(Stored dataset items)
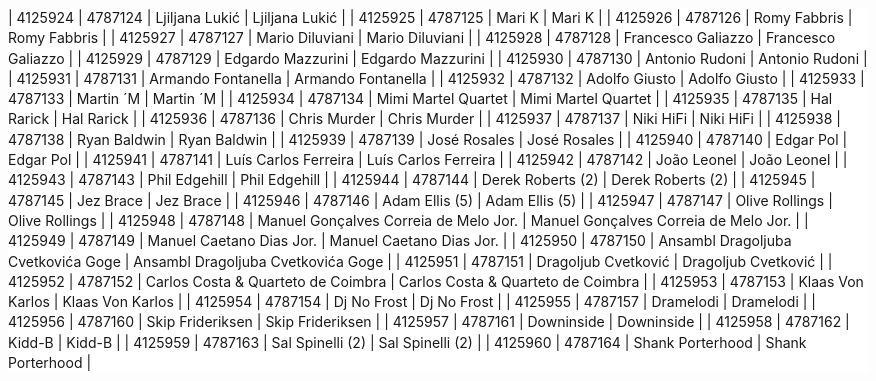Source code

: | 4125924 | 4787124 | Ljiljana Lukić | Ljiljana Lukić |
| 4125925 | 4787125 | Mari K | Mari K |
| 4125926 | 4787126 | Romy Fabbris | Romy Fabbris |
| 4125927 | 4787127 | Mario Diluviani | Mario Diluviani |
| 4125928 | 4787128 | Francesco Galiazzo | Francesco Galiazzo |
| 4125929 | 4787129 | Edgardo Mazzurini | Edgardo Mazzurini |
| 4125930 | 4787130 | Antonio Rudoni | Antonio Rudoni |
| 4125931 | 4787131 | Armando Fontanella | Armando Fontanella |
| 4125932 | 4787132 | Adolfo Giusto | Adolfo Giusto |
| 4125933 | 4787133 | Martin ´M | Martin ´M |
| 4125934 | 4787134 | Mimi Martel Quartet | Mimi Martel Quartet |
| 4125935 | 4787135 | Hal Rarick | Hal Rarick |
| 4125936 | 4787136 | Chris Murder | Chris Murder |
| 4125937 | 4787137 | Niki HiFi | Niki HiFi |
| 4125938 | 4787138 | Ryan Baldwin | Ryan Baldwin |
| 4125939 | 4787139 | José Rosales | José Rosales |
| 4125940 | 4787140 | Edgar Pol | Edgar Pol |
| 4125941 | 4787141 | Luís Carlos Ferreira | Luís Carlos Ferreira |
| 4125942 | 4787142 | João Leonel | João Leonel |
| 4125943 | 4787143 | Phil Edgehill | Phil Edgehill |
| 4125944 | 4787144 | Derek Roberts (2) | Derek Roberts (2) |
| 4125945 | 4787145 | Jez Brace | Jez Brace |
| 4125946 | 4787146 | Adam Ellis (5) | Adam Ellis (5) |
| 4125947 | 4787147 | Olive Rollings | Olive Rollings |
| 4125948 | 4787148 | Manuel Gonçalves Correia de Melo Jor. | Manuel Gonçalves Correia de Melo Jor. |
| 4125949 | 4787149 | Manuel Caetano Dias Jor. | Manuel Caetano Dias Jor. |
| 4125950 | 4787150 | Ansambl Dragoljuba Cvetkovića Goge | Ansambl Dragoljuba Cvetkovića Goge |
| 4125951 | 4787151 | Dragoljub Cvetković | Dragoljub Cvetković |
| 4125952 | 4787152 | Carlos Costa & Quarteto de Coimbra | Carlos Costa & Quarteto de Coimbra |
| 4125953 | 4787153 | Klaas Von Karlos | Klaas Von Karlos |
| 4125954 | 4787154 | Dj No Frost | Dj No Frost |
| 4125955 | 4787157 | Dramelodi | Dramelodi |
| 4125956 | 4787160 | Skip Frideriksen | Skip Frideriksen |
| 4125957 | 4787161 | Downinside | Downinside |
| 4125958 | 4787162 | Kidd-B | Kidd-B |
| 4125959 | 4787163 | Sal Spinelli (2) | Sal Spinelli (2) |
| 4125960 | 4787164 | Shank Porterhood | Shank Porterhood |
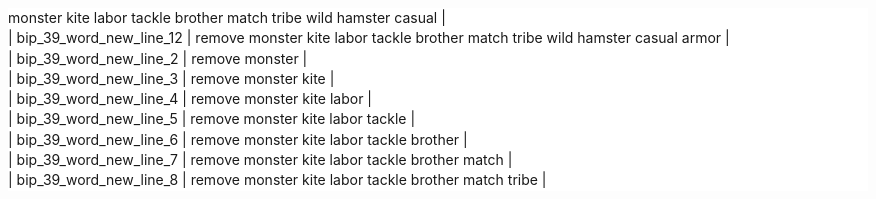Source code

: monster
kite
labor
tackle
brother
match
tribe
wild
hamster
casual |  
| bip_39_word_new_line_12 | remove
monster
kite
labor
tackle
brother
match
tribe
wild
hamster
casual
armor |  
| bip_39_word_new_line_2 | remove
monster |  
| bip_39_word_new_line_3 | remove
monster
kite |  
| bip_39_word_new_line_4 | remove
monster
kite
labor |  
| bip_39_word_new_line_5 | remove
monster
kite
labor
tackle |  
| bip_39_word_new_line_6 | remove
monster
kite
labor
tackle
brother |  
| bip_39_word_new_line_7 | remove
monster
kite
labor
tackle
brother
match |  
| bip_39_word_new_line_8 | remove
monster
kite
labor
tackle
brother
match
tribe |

---

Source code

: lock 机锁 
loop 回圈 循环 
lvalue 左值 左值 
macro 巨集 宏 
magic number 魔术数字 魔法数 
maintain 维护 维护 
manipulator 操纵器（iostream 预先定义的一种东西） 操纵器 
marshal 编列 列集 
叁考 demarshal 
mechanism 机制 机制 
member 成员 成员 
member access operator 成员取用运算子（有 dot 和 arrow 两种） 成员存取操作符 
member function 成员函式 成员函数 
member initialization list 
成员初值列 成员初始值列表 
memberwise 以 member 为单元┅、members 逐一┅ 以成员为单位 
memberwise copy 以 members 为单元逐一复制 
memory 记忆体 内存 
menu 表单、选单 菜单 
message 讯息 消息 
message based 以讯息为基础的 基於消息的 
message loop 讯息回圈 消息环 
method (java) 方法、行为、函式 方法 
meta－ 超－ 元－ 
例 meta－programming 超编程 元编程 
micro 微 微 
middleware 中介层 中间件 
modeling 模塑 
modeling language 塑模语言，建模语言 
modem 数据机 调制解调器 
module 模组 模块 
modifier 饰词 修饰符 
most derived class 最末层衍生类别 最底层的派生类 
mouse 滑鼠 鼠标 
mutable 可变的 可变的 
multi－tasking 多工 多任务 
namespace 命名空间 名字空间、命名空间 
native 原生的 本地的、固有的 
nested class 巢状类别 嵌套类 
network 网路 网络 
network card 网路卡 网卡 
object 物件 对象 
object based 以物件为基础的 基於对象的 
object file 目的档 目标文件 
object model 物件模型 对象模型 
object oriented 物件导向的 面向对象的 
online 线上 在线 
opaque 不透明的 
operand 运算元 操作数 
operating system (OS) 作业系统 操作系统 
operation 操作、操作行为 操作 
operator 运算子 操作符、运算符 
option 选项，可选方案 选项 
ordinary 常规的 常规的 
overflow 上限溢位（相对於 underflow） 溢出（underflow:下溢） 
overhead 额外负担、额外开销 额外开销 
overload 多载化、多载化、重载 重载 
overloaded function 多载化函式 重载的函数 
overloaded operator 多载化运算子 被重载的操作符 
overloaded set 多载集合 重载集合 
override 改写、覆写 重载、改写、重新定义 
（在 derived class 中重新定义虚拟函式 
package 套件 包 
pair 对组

==

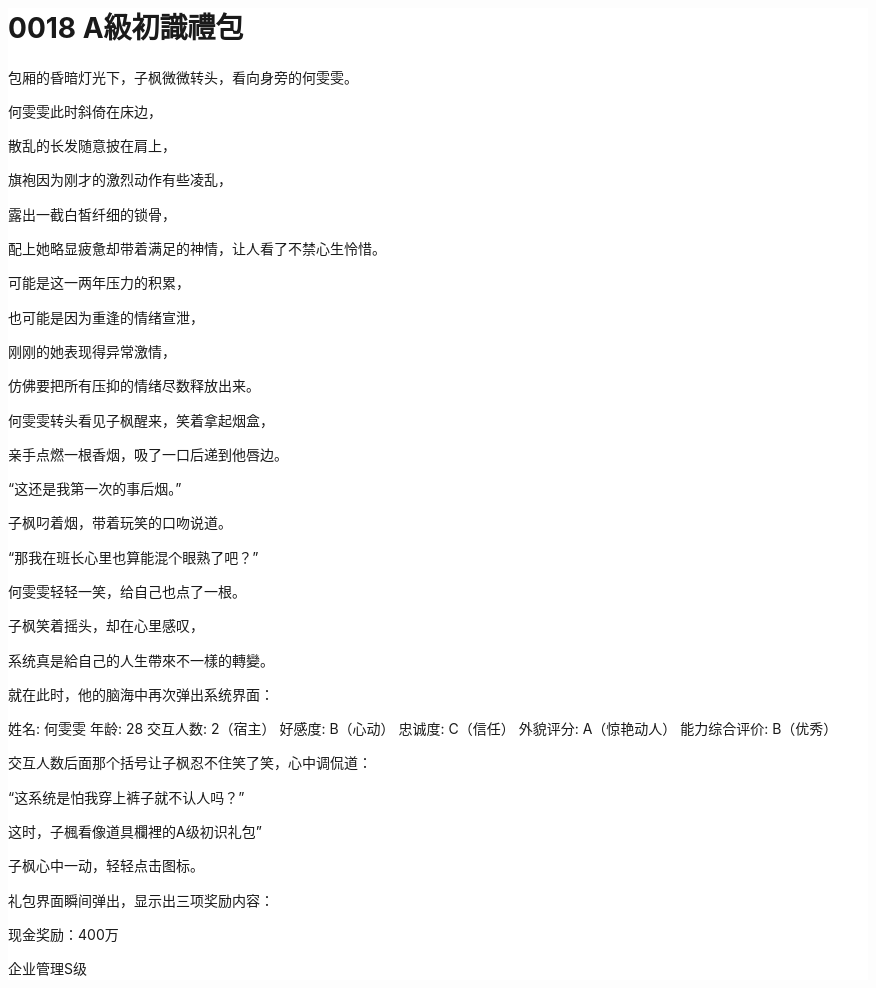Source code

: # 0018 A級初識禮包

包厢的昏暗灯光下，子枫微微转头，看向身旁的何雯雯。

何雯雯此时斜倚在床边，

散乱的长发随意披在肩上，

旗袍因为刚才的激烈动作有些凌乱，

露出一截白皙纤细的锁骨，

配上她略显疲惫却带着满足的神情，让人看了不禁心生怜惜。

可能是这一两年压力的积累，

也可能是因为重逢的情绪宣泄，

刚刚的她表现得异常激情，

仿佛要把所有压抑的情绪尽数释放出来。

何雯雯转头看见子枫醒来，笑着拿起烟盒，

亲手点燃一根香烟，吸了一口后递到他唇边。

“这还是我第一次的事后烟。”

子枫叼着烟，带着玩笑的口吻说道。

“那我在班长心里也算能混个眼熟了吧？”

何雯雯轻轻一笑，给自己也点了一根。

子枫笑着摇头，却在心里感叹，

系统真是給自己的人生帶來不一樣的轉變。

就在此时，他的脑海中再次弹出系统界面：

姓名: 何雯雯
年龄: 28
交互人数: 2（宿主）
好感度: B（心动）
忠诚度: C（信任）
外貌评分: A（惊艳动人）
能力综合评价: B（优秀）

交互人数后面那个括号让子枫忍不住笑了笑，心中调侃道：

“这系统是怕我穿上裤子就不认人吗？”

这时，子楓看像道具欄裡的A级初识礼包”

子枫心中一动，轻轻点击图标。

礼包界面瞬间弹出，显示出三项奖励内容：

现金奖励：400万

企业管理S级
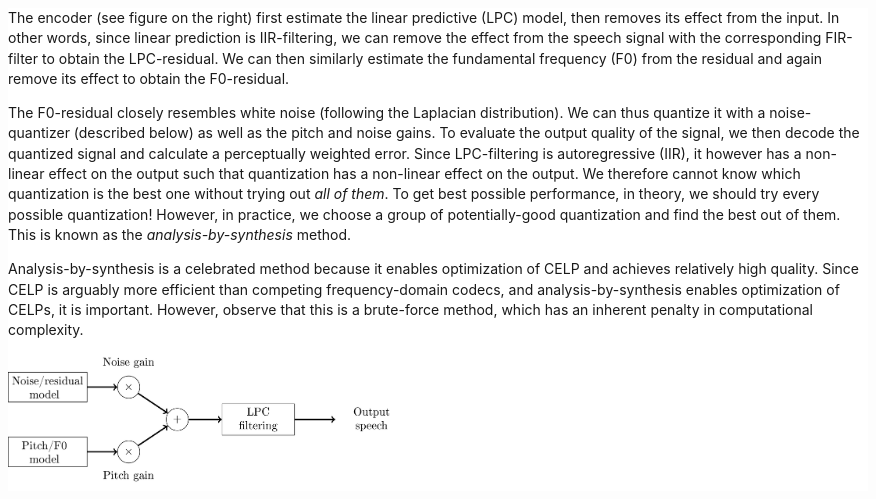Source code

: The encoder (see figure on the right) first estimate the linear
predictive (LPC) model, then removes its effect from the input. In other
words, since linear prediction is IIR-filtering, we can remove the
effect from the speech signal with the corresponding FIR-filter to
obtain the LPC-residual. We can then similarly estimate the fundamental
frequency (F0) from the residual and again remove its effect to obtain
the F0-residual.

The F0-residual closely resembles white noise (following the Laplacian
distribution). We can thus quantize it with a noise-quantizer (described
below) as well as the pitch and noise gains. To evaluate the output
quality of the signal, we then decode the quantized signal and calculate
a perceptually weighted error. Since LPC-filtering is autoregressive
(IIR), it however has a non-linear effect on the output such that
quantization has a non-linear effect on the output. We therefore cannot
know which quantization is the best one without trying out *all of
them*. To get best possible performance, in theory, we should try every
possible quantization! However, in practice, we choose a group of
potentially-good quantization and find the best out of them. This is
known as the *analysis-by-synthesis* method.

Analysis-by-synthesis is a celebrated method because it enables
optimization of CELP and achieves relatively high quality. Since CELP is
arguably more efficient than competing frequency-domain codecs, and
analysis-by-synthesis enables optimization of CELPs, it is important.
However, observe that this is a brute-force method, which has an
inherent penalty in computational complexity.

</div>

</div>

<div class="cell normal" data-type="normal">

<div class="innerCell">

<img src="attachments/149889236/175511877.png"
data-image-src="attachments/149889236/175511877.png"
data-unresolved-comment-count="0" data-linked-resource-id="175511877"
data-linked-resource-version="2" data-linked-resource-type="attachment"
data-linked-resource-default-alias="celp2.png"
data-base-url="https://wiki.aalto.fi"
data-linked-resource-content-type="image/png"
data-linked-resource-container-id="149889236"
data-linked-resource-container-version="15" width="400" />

WORK TO BE COMPLETED: Lines from the records above that hold "quantization" are the ones to list.

ANSWER TO THE EXERCISE:
quantization has a non-linear effect on the output. We therefore cannot
know which quantization is the best one without trying out *all of
possible quantization! However, in practice, we choose a group of
potentially-good quantization and find the best out of them. This is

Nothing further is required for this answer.